Celebrity caricatures by mixed-media artist Hanoch Piven that have appeared regularly in Haaretz newspaper and publications abroad, possess all the wit and empathy lacking in Warhol’s colorless representations of famous Jews. Among his superb assemblages are his portrait of Golda Meir, her bun of hair made from steel wool and her body stuffed into one of the ‘sensible’ shoes she invariably wore. And then there is his portrayal of Einstein in which a light bulb becomes his nose, screws for eyes, with sheaves of electric cable forming his distinctive hairdo.
Unique among the works on show, David Tartakover’s portraits of cultural heroes of Tel Aviv evoke real nostalgia for the past. Drawing inspiration, it is true, from American Pop Art in his methods of presentation; he nevertheless keeps the images in these evocative posters closely tied to local history and art. For instance, one notes that his depictions of the poets Uri Zvi Greenberg and Avraham Shlonsky are inspired by portraits painted, respectively, by Reuven Rubin and Sionah Tagger. A typical portrayal is that of the actress Hanna Rovina. Here, aside from a portrait of her face made up for one of her famous roles, Tartakover includes photos of her mentor, Russian theater director Stanislavski and colleagues in the Habima Company, with the theater itself set in the background of the picture.

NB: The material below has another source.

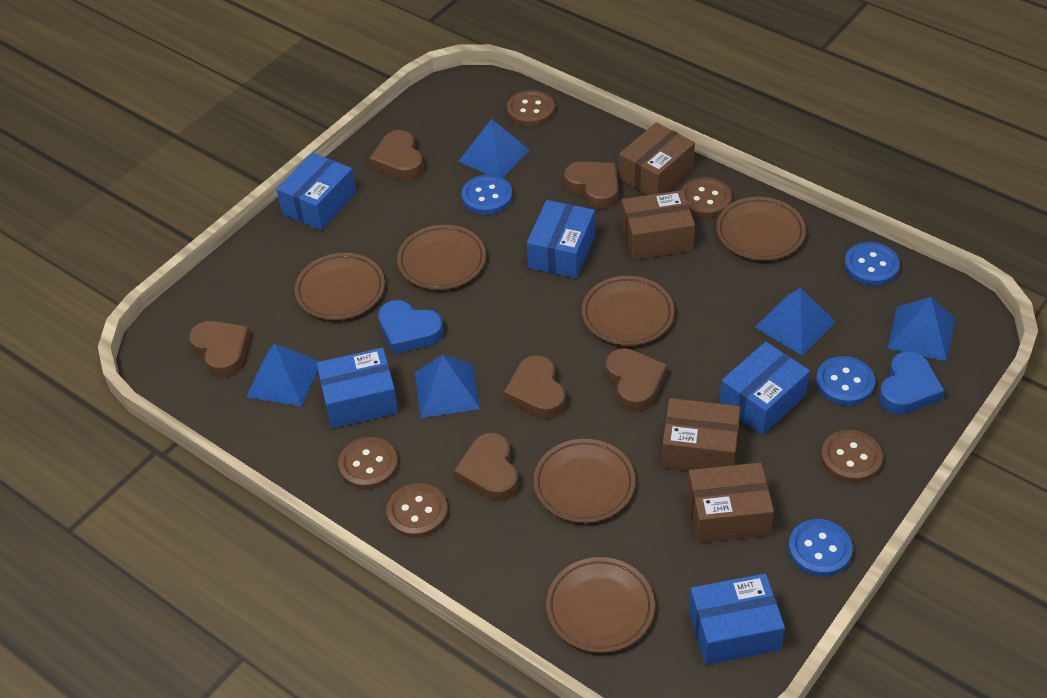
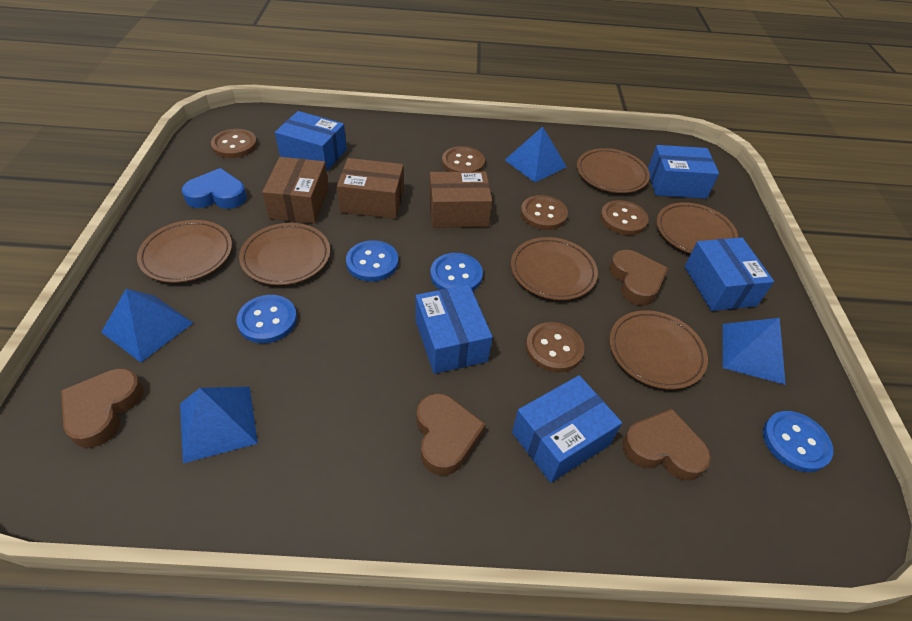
blue heart: [378,300,443,354] [879,351,945,414] = 2 -> [182,168,247,209] = 1
blue pyramid: [246,344,320,407] [414,355,480,418] [458,119,530,178] [754,288,835,356] [887,297,955,362] = 5 -> [101,289,193,362] [180,387,258,463] [505,127,567,182] [723,318,786,385] = 4
brown box: [619,122,695,195] [621,190,695,260] [661,398,740,471] [687,462,774,543] = 4 -> [262,157,329,224] [337,158,404,219] [429,171,492,228] = 3
brown heart: [189,321,251,378] [369,130,424,180] [454,433,518,501] [504,355,566,419] [564,162,618,209] [606,348,667,412] = 6 -> [61,368,143,448] [417,393,486,476] [609,250,668,306] [622,409,711,481] = 4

It is interesting to note that Yigael Tumarkin, an artist who has struggled to reconcile his German roots with his life in Israel, is represented here by mixed media portraits of two German Jews, Franz Kafka and Walter Benjamin also ‘caught’ between two cultures. However, these portrait sketches overlaid with the scribbles, crosses and hand-prints that are part of Tumarkin’s lexicon of symbols make little impression within the context of this exhibition.
The final contributor to this show Shy Abady shows a set of sensitive oil and electric pencil drawings of Hannah Arendt, (1906 – 1975), an influential German Jewish political theorist shunned by the Israeli establishment following her criticism of the way that the Eichmann trial was conducted. Unlike Warhol who did not aim much further than creating superficial Pop heroes, Abady’s portrayals of Arendt at different periods in her life seek to establish a solid identity for a controversial figure who never became a Jewish icon.
Beit Hatfutsot, Museum of the Jewish Diaspora
2 Klausner, Campus of Tel Aviv University. Until mid Nov.